電動格納式ドアミラーやオートエアコン、オーディオ、リヤセンターアームレストなども標準装備。定員は5名のままでグランドツーリングカーとしての使い勝手も決して犠牲にしていない。しかし、その一方で後期モデルから採用されたトランクスルー機構を廃止して前期モデルと同等のボディ剛性を確保し、ABSは装備しないなど『走り』に対して硬派な一面を見せる。
オーナーを魅了する快適かつ上質な走り
インテリアではスカイライン(R32)GT-RやタイプMに採用されていた握り心地が良い3本スポーツステアリング。シートは基本的に「Te」専用に開発された少し硬めのスポーツシートを流用している。どちらも当時の日産車において大変評価の高かったパーツだ。
どちらも『オーテックバージョン』オリジナルのエンブレムや生地を使用し、きちんと差別化されている。ペダル配置は非常にヒール&トゥがしやすい。『プリメーラ・オーテックバージョン』は「いつまでもどこまでも走っていきたくなる!」とオーナー達が異口同音に語るように楽しく、快適かつ上質な走りはオーナー達の心を捉えて離さない。
撮影させていただいたこのプリメーラ・オーテックバージョンは広島県から参加したニックネーム:おんどちりめんさんの車両。2022年は遂に念願のオールペイントを行い、エクステリアを美しくリフレッシュした。注目はオリジナルでは梨地になっているバンパー上部、ドアアウターハンドル、ドアミラーの根元などスムージングしてボディ同色塗装が施されている点。
この梨地部分はどんなに手入れをしても紫外線や汚れなどで白く、汚く見えてきてしまう車両が多いため、大事にしているプリメーラオーナーは常に悩まされている。この部分をボディカラーと同色の艶あり塗装を行なった車両は質感が向上しているが特に違和感なく、これがオリジナルと言われても信じてしまいそうなほど自然な仕上がりだ。
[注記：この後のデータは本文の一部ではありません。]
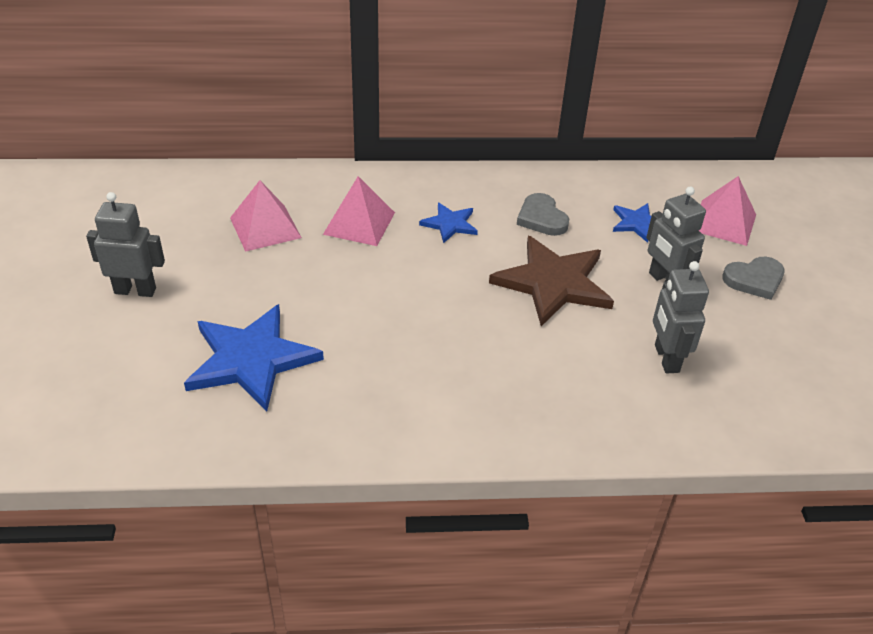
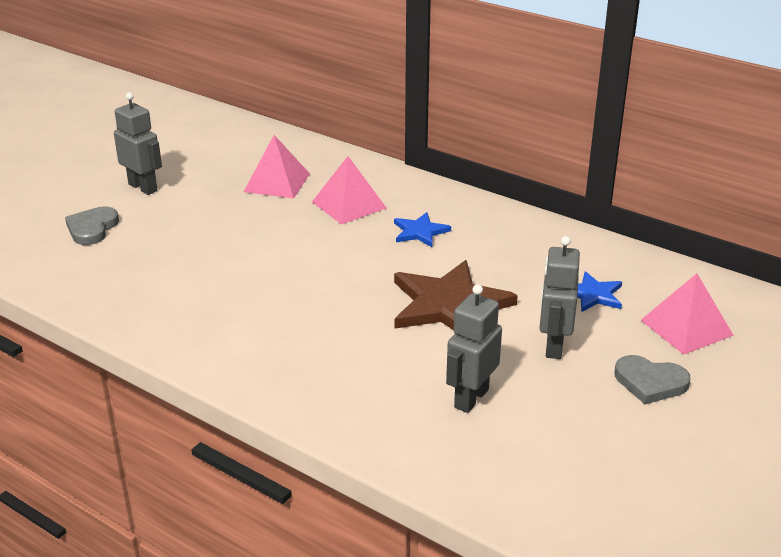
camera: 40 degrees right, 10 degrees down
blue star [184,304,324,411] -> none
grey heart [517,193,569,236] -> grey heart moved to [65,206,119,245]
むしろ「こっちの方が格好いい!」と思えるほど上質でスポーティに仕上がっていてとても好感が持てた。
プリメーラ・オーテックバージョンは、発売された1994年から30年近く経った今も光輝いている。オーテックジャパンのアイデアと魂が込められた少量生産の車両に触れると日本の物作りの良さ、高い技術力に改めて感銘を受ける。こんな時代だからこそ、P10プリメーラのように『シンプルで誠実なクルマ』が生まれて来てほしいと本当に思った。そしてその際には是非『オーテックバージョン』の登場も期待したい。